The amylopectins from starch preparation discussed above (13) had an iodine affinity of 1.05 ~1.25g/100g with a lamda max 554 and 556 nm. The d.p.n. varied from 4800 to 10200 with an average chain length of 21 for all samples. The low estimate of 4800 is for starch that had been steeped in cold water and may reflect some degradation by carbohydratases. The percentages of amylopectin chains that fell into different average weights of polymerization ( d.p.n.) as measured by gel filtration for commercially prepared starch were fraction 1 (d.p.n. not stated) 10%, fraction 2 (d.p.n. 47) 20%, and fraction 3 (d.p.n. 18) 70%, so that there is a preponderance of short chains. All preparations had similar distributions of chain lengths, which together with the relative iodine affinities for amylopectins, suggest that there are long-B chains together with well-separated side chains. Manners (18) has discussed the advances in understanding of amylopectins as well as the techniques of elucidating these structures. Both the amylose and amylopectin components can be degraded completely by the combined action of fi-amylase and pullulanase, indicating that the branch points result from a-1,6 linkages. With fi-amylase alone, the amylose samples are about 82% hydrolyzed, and the amylopectin samples are 59% hydrolyzed.

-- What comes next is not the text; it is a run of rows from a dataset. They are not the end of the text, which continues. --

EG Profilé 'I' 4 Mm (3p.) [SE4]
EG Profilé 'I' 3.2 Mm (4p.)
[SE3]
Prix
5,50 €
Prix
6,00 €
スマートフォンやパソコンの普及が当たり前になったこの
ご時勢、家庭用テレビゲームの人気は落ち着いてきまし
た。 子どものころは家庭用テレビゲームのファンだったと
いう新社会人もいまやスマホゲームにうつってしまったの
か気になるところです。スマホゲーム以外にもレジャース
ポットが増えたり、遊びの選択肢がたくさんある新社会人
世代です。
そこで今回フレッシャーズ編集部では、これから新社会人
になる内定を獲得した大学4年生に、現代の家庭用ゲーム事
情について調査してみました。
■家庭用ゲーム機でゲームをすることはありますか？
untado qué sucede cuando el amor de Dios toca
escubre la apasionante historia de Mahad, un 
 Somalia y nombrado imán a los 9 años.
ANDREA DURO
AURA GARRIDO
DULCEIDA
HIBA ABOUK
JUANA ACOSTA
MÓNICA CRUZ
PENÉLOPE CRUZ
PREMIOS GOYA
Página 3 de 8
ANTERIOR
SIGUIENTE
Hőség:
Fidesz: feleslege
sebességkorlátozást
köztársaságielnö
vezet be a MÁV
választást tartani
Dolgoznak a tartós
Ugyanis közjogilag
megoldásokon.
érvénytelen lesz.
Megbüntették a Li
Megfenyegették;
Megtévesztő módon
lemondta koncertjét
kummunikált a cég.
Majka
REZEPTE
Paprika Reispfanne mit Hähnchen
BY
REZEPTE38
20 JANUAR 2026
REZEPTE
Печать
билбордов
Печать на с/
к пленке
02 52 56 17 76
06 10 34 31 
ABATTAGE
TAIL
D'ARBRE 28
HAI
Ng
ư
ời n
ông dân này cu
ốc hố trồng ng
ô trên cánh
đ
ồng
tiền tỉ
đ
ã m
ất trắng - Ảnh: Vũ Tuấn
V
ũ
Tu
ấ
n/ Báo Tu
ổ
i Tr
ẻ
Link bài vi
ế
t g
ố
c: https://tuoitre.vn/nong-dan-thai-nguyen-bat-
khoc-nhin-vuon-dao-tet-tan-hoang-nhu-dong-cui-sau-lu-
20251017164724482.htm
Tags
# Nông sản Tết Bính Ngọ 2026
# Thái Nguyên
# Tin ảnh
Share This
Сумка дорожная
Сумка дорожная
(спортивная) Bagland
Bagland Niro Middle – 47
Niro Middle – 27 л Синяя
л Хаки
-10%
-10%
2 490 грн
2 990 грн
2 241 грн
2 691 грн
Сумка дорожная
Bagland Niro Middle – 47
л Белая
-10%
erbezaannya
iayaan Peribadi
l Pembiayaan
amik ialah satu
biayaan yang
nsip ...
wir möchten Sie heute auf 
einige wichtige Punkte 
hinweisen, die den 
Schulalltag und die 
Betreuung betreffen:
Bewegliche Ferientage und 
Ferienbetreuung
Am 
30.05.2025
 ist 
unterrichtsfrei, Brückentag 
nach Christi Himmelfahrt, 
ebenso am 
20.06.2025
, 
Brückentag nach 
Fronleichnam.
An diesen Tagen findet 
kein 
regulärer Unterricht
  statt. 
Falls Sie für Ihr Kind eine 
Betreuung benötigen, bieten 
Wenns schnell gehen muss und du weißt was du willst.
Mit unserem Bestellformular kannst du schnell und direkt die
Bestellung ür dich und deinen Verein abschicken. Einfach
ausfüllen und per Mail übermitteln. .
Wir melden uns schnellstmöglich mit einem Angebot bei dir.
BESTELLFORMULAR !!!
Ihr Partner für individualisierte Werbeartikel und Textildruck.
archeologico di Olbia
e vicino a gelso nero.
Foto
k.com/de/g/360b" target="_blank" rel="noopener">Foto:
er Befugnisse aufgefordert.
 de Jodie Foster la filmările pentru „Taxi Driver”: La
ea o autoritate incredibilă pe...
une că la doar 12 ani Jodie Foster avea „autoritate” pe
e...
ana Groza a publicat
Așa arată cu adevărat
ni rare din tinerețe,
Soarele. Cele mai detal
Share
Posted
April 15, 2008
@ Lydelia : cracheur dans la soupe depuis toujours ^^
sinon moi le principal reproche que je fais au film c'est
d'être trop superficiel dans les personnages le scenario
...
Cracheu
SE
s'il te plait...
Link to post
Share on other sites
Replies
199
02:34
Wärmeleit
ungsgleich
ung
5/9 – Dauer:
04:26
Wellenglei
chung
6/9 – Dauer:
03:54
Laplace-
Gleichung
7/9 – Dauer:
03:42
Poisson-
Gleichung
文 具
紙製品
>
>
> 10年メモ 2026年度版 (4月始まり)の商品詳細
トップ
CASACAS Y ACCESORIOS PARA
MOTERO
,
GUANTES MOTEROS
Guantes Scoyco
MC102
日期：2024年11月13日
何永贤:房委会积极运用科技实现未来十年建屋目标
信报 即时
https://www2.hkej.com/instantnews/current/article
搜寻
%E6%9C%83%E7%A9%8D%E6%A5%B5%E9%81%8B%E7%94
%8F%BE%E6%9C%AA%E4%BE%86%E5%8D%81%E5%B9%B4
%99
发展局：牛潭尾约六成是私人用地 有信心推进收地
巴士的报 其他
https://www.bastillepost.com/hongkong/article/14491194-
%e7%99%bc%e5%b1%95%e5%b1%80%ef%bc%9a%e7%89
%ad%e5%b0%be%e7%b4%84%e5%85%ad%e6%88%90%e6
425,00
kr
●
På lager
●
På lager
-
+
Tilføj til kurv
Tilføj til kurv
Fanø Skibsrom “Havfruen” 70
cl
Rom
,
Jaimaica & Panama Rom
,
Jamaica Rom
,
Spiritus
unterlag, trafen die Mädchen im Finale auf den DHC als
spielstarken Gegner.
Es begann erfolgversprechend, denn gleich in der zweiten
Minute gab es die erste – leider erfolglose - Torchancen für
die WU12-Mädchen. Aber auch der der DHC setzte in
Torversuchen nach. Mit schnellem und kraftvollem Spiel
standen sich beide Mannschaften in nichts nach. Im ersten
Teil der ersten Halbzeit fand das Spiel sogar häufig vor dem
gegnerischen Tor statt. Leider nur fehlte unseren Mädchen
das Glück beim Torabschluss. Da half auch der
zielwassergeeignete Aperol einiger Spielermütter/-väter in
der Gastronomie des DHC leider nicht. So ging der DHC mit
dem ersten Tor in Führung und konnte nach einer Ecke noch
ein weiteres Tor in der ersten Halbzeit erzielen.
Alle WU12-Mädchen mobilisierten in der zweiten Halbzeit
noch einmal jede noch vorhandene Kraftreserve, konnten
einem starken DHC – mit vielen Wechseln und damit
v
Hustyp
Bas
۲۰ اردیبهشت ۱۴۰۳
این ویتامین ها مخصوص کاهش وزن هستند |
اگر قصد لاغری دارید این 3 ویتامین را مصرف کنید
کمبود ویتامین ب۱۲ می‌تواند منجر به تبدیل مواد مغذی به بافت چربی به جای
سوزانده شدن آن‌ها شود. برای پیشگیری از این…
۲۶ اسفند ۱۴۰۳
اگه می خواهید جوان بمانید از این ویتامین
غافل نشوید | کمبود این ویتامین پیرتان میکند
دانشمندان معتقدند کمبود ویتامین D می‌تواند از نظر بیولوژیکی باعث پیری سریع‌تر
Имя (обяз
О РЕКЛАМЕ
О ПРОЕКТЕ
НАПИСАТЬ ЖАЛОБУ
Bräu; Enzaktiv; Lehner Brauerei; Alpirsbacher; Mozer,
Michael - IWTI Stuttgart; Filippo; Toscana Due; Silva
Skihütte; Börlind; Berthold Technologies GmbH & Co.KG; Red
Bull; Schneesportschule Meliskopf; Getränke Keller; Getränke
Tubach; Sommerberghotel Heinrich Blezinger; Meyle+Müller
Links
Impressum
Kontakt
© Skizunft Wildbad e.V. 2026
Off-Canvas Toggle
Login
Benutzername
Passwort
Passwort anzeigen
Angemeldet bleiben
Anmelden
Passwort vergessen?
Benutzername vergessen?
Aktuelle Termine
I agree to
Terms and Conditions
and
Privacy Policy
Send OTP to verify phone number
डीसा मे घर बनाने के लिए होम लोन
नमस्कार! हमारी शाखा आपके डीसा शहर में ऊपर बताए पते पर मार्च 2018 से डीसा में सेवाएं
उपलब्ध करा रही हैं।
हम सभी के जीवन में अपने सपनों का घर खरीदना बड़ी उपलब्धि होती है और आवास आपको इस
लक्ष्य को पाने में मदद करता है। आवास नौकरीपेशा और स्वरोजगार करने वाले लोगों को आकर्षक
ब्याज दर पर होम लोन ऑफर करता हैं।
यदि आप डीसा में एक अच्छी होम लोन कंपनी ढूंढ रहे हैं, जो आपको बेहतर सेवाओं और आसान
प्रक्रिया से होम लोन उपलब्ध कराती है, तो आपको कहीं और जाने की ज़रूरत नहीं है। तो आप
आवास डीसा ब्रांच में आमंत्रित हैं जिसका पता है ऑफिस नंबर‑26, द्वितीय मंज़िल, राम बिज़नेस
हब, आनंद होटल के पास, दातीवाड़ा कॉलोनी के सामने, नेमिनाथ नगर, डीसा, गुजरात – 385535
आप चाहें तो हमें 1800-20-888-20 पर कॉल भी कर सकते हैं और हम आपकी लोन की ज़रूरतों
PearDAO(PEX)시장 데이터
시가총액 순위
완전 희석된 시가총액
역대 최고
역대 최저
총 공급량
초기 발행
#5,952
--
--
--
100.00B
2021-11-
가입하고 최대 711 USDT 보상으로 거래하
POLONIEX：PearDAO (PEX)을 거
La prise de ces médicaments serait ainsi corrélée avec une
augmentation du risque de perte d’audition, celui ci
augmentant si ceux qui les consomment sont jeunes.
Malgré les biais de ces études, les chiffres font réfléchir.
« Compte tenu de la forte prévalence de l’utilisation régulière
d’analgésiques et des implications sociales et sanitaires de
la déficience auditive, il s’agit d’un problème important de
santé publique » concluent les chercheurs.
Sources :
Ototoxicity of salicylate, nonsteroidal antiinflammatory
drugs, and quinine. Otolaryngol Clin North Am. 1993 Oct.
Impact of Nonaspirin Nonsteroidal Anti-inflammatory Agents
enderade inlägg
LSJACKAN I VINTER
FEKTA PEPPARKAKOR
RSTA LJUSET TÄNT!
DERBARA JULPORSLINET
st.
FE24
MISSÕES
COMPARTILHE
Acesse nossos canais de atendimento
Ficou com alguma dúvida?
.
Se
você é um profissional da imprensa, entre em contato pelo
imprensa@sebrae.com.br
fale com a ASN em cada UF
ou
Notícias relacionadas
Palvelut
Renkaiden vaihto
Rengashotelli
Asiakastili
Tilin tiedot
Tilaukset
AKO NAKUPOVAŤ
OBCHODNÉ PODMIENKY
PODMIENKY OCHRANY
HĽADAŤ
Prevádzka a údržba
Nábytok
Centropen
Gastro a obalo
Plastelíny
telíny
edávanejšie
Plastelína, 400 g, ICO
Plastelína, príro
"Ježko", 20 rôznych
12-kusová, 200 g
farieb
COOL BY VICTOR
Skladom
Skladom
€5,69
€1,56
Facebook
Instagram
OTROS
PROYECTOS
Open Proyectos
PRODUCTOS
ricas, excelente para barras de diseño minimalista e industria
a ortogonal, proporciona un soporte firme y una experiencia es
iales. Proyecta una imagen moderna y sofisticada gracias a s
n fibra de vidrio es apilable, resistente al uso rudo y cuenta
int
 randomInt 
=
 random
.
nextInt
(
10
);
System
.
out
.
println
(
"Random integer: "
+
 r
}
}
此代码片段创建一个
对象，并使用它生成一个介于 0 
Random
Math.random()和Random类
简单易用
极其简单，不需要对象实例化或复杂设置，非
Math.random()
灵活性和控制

Phytoglycogen is a polymer of D-glucose linked by a-1,4 and a-1,6 bonds similar to amylopectin, except that phytoglycogen is more highly branched and the products separated on gel filtration after enzymatic debranching show a chain-length distribution different from that of amylopectin. Based on the results of gel filtration, Fuwa's laboratory (19, 20) concluded that the ratio of A to B chain for phytoglycogen is low , and that the phytoglycogen apparently did not contain long B chains. Also B chains of the phytoglycogen seem comparatively uniform in chain length and are shorter in chain length than that of other maize starch. Moreover, the exterior chain length of phytoglycogen is consistently shorter than that of waxy amylopectin. Ball et al (21) suggested that phytoglycogen is the precursor of starch formation in plant starch granules.